Violent Carjacking Spirals Into Fatal Police Shooting on Boston Street

Authorities said officers opened fire after the suspect drove a stolen vehicle into a Boston police cruiser late Wednesday night.

BOSTON — Boston police have identified the man killed in an officer-involved shooting after an alleged carjacking in Roxbury as Stephenson King, 39, of Dorchester, after officers said he accelerated a stolen vehicle into a cruiser while trying to flee late Wednesday night.

King’s death has put a fresh spotlight on a fast-moving police shooting that began with a 911 call about a carjacking and ended minutes later on a residential Roxbury street. Boston Police Commissioner Michael Cox said officers were responding to a violent takeover of a vehicle on Tremont Street when they tracked the car to Linwood Street. The Suffolk District Attorney’s Office has identified King and said the shooting remains under investigation, while city police leaders have said the officers involved are expected to be OK.

The episode began around 9:45 p.m. Wednesday, when officers were sent to the 1500 block of Tremont Street for a reported carjacking. According to Cox, officers received a description of the vehicle and later found it near Linwood Square, in the area of 10 Linwood St. The suspect was still in the driver’s seat when officers approached on foot and gave repeated verbal commands, Cox said. “At some point, the suspect accelerated his vehicle, striking a Boston police cruiser in an attempt to flee,” the commissioner told reporters hours after the shooting. Officers then fired their weapons. King was taken to a hospital, where he was pronounced dead.

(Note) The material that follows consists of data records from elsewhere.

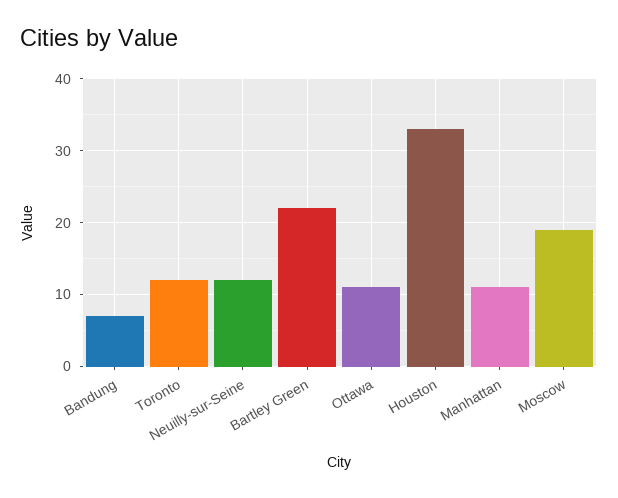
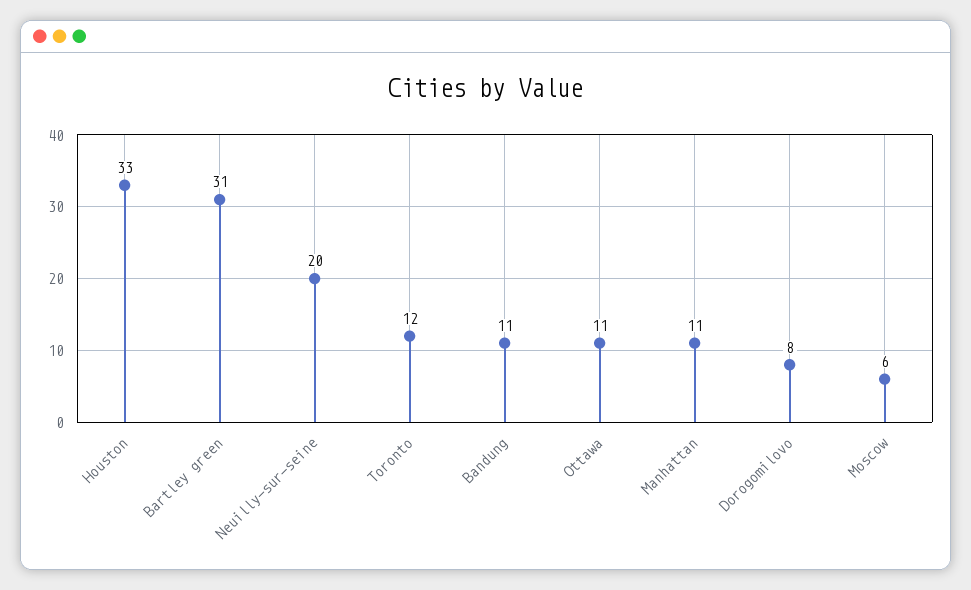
  {
-   "Bandung": 7,
+   "Bandung": 11,
    "Toronto": 12,
-   "Neuilly-sur-Seine": 12,
+   "Neuilly-sur-Seine": 20,
-   "Bartley Green": 22,
+   "Bartley Green": 31,
    "Ottawa": 11,
    "Houston": 33,
    "Manhattan": 11,
-   "Moscow": 19
+   "Moscow": 6,
+   "Dorogomilovo": 8
  }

Officials have released only a limited public account of the seconds before the gunfire. Cox said multiple officers discharged their weapons after the vehicle lurched forward and hit the cruiser. Early reports from police and local outlets said two officers were taken to a hospital after the encounter, though authorities said they were not believed to have suffered serious physical injuries. Cox also said the goal of the department is “never to take a life,” while adding that officers were trying to stop a dangerous situation. One question that remained unresolved in the first days after the shooting was whether King was armed. Cox said that issue was still under investigation, and prosecutors had not publicly answered it by the weekend.

The carjacking itself was described by authorities and by the victim in stark terms. Local television interviews with the victim said she had gone to pick up her daughter when a man entered the vehicle, ordered her out and punched her in the mouth before driving off. Authorities said the victim was not in the area when officers found the vehicle in Roxbury, and she was not physically harmed in the police shooting that followed. The route from Tremont Street in Mission Hill to Linwood Square in Roxbury is short, which helps explain how the confrontation moved from an alleged street crime to an armed police response in a matter of minutes. For neighbors, that compressed timeline left little warning before gunfire and emergency vehicles filled the block.

The case now shifts to the procedural steps that follow any fatal police shooting in Suffolk County. The Suffolk District Attorney’s Office said it identified the dead man as King and is overseeing the investigation into the use of force. In Massachusetts, officer-involved shootings are typically reviewed by prosecutors with assistance from investigators, with evidence expected to include body-camera footage if available, radio transmissions, witness interviews, ballistic evidence and vehicle damage. Authorities have not announced whether any video has been recovered or when a fuller investigative summary may be released. They also have not publicly said how many officers fired, how many rounds were discharged, or whether any officer has been placed on administrative leave under department policy.

By the weekend, the physical signs of the confrontation had begun to fade, but the shock around Linwood Square had not. Residents told local reporters they were startled that a violent encounter unfolded so close to homes and neighborhood businesses. One neighbor told television reporters she heard three gunshots. Another resident, Ben Bishop, described the scene as “scary” and “sad,” capturing the uneasy mix of fear and disbelief that often follows sudden police violence in a residential area. Those reactions sat alongside a harder reality for the people most directly affected: a woman who said she was attacked and robbed of her car, officers who found themselves in a split-second confrontation, and a family now facing the death of a 39-year-old man whose final moments remain under official review.

As of Sunday, investigators had identified the man who died and outlined the basic timeline, but key details about the shooting itself remained unanswered. The next milestone is a fuller account from prosecutors or police once the evidence review advances.

Author note: Last updated March 16, 2026.